October 31, 2021
The judge presiding over the retrial procedure in the case of the murder of journalist and publisher Slavko Ćuruvija has scheduled the sentencing of the four accused former members of the State Security Service for 2nd December.
The four defendants were initially sentenced to a total of 100 years imprisonment under the first instance verdict of April 2019, but that verdict was overturned by the Court of Appeal and a retrial was subsequently ordered and commenced on 5th October last year.
In the final stages of the retrial, three of the accused – Radomir Marković, Milan Radonjić and Ratko Romić – used their closing arguments to deny their guilt in the 11th April 1999 murder of Ćuruvija, as they’d done in the previous trial. The fourth defendant, Miroslav Kurak, has been on the run for years and is being tried in absentia.

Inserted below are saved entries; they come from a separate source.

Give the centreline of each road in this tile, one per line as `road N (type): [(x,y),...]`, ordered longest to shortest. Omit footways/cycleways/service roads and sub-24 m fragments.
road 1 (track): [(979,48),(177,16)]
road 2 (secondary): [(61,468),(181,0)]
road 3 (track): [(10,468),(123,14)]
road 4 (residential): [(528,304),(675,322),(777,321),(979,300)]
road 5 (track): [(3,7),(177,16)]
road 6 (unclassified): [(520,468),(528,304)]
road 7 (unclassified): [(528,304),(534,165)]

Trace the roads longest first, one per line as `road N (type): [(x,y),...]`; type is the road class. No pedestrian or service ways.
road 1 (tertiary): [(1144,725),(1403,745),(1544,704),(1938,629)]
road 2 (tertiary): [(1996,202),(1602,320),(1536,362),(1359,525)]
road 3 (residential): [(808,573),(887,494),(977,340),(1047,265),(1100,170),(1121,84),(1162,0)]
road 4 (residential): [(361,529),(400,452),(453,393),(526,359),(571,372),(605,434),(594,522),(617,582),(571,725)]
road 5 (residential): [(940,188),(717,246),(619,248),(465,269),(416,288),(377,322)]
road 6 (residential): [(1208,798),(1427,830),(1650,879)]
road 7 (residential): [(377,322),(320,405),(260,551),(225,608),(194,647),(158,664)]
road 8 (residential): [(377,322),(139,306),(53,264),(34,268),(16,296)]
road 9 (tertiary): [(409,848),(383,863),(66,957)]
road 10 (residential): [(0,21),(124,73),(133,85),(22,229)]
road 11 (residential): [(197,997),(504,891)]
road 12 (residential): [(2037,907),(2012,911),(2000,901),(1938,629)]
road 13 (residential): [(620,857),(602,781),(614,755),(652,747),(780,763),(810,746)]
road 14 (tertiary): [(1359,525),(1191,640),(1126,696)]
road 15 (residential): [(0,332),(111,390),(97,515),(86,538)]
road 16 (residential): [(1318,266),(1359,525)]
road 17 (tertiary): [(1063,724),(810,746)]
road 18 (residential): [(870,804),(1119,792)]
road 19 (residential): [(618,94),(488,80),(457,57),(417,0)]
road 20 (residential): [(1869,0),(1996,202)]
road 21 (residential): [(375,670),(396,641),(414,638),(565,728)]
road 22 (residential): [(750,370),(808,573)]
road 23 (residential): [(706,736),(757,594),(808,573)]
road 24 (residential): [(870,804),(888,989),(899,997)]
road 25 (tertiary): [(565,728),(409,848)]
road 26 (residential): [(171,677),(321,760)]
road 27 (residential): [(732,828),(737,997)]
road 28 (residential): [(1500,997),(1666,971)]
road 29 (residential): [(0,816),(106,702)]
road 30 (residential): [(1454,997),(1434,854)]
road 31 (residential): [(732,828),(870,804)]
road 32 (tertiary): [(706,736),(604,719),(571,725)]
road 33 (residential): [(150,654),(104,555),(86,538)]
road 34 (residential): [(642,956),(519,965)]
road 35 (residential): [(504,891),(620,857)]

The prosecutor used his own closing argument to request that each of the accused receive 40-year sentences.
Of the 39 hearings scheduled throughout the course of the retrial, only every other one was held, while just less than two full days (47 hours) of court time was recorded at the so-called Special Court in Belgrade during the 386 days allocated for the trial. The initial trial procedure lasted a whopping 1,405 days.
Executive Director of the Slavko Ćuruvija Foundation, Ivana Stevanović, said that all of this is really devastating and that it is now vital for this case to finally receive its epilogue.
“As long as this case remains open, we have a situation of impunity for the perpetrators, which sends a clear message to all journalists that they are not secure and that the State and judicial apparatus are not there to protect them.”